Records contained in a dataset
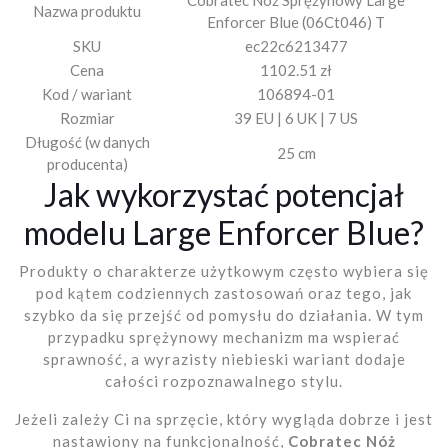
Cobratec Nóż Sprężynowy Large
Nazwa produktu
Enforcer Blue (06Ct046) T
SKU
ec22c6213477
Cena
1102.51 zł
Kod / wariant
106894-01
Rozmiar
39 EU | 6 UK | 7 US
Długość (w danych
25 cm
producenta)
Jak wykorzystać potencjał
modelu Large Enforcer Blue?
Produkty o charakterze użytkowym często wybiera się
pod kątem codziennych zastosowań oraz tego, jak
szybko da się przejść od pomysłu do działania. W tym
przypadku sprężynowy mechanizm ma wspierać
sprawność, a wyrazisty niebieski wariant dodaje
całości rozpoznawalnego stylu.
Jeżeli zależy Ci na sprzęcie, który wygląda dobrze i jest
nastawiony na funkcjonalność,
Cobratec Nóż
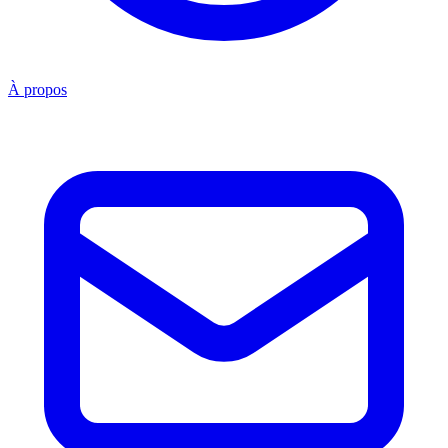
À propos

* * *

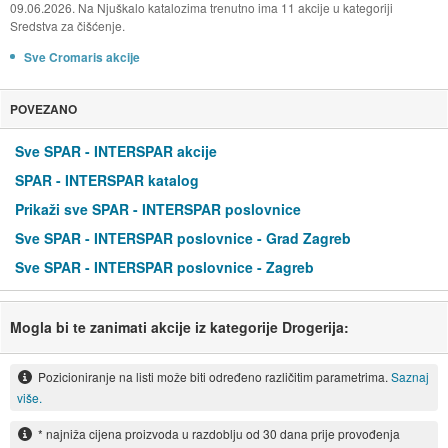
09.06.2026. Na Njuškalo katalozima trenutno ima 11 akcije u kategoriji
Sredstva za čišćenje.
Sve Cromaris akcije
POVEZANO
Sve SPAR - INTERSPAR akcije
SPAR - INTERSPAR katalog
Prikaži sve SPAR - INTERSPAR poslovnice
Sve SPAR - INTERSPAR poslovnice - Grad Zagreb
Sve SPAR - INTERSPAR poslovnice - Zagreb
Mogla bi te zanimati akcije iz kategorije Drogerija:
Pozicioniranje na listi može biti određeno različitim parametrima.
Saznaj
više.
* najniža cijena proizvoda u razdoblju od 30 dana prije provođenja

* **What you need to do**
When a line among the entries above contains "Blue", copy it.

* **Solution for this exercise**
Enforcer Blue (06Ct046) T
modelu Large Enforcer Blue?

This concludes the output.